Le Grand Inquisiteur, vivement intéressé : Moins vite, moins vite ! Comment pourrais-je prononcer une sentence juste si vous me cachez des indices fondamentaux ? On n’a pas de secret pour son Grand Inquisiteur, n’est-ce pas ? Dame Effregonde, vous qui connaissez bien l’art de ces choses, dites-moi, le coq au vin de Berniquette fut servi avec quoi ?

Dame Effregonde : Un cru des Corbières évidemment, Monseigneur, d’attaque ferme mais cuisseux et long en bouche.

Le Grand Inquisiteur : Oui, oui, bien sûr… Mais l’accompagnement, quel était l’accompagnement autour ?

Dame Effregonde : Des spécialités régionales, Monseigneur.

Le Grand Inquisiteur : Une lichemouille ?

Dame Effregonde : Plusieurs, Monseigneur, plusieurs lichemouilles bien grasses et fraîches.

Le Grand Inquisiteur : Des paluchettes aussi ?

Dame Effregonde : Par pleines poignées, Monseigneur.

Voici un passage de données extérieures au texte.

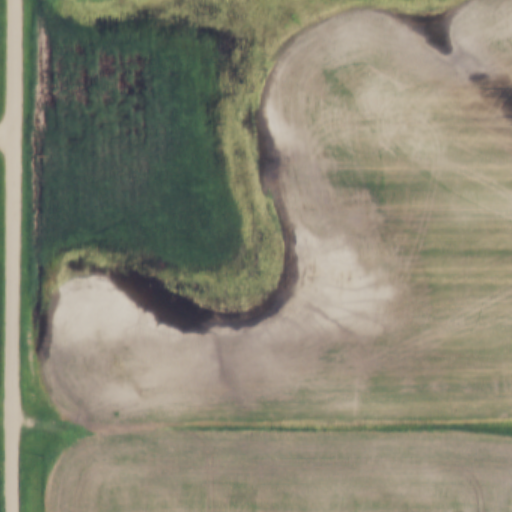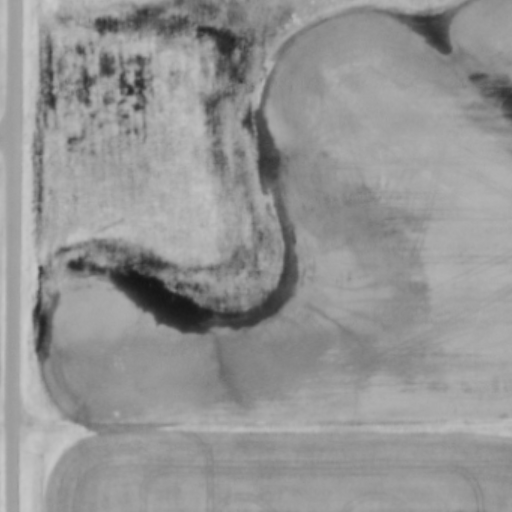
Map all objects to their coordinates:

Le Grand Inquisiteur : Et des pignolettes ?

Dame Effregonde : Quelques pincées, Monseigneur, pour vous asticoter délicieusement, agaçantes juste comme il convient.

Le Grand Inquisiteur : Et le thermostat, petit marmiton, le thermostat ?

Dame Effregonde : Doucement d’abord, Monseigneur, pour saisir le coq sans violence…

Le Grand Inquisiteur, souriant aux anges : Tout cela rissole.

Dame Effregonde : … puis montée progressive en température.

Le Grand Inquisiteur, qui mijote et ronronne : Oh oui ! tout cela mijote et ronronne.

Dame Effregonde : Je monte le thermostat à 10, Monseigneur, décrochez votre ceinture.

Le Grand Inquisiteur, dans un état second : Je ne l’ai plus.

Dame Effregonde : Alors on peut y aller, Monseigneur.

Le Grand Inquisiteur, haletant : Je brûle déjà.

Dame Effregonde : Plein gaz, Votre Enfer !

Le Grand Inquisiteur (Il crie.) : Youa… youa… La marmite explose ! Youaouououhhhh ! [...]

Le comte de La Butte aux Piles : … Depuis ce temps, la tradition veut que les membres du Rotary Club des Corbières se remémorent chaque année la rare saucée avalée il y a deux cents ans par l’un des leurs. La lecture à huis clos du document initiatique reste toujours un grand moment apéritif d’émotion, d’imagination et, pour certains, de congestion. Aux premiers soirs du printemps et jusqu’aux aubes diaphanes, par pleine lune, certains affamés organisent même une procession, ô les gallinacés errants, ô les nocturnes faisans, oh ! les coqs fous ! pour fantasmer à Termes et appeler au retour de la voluptueuse Berniquette.

Le Grand Inquisiteur, encore essoufflé : Où s’inscrit-on pour cette rogation ?

Le comte de La Butte aux Piles : Vous êtes inscrit d’office, Président.

Le Grand Inquisiteur : N’y aurait-il pas ici une nouvelle maîtresse-queux qui s’appliquerait à réaliser fidèlement cette recette ? Car se remémorer un événement ou lire un manuscrit en catimini, c’est bien, cela aide l’imagination, mais nous ne sommes plus des garnements, sacrebleu ! Je vous le dis, Messires, l’affaire est d’importance pour vous ; car votre pratique du culte de sainte Berniquette vous innocentant quelque peu, ma sentence risquerait d’être excessive dès lors que le moindre élément d’appréciation me manquerait. Je vous recommande donc de tout mettre en œuvre pour me faire goûter à ce que je viens d’entendre.

Proctolus : … Après la guerre, le Breton revint voir Berniquette. Ils s’éprirent pour de bon et lorsque la belle eut abjuré son hérésie ils se marièrent. Mais refusant la monotonie du coq au vin à tous les repas, Clystéric troqua bientôt son biniou contre un luth et partit le gratter dans diverses cours locales, à Limoux, Carcassonne, Toulouse et enfin à Bordeaux où sa réputation grandissante l’avait fait appeler. 

Le Grand Inquisiteur : Cet olibrius ne manque pas d’intérêt. Instruisez-nous encore de lui, Proctolus.